[Page-level text extractions]
***

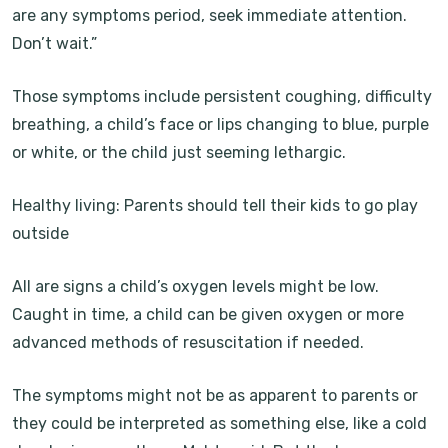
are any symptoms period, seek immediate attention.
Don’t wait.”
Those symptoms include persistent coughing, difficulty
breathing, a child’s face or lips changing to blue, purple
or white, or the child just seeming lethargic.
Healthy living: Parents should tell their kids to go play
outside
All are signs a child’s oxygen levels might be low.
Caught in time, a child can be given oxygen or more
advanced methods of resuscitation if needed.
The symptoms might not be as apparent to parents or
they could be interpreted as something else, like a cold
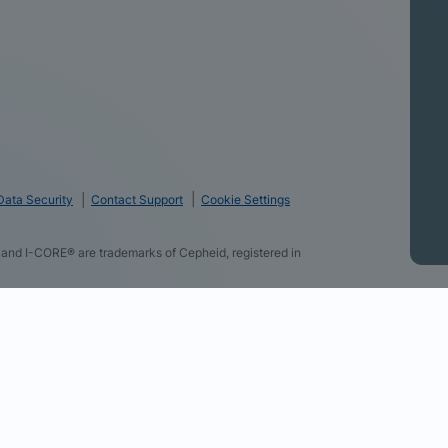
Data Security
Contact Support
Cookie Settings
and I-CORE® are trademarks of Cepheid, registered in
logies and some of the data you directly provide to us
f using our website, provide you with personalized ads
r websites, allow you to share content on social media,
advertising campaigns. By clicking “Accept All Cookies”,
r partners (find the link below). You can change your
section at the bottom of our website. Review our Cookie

***

### Job item
Starting with the line that contains "Data Security", print every line through the end of the entries above exactly as written, both boundary lines included, and nothing else.

### Result for this task
Data Security
Contact Support
Cookie Settings
and I-CORE® are trademarks of Cepheid, registered in
logies and some of the data you directly provide to us
f using our website, provide you with personalized ads
r websites, allow you to share content on social media,
advertising campaigns. By clicking “Accept All Cookies”,
r partners (find the link below). You can change your
section at the bottom of our website. Review our Cookie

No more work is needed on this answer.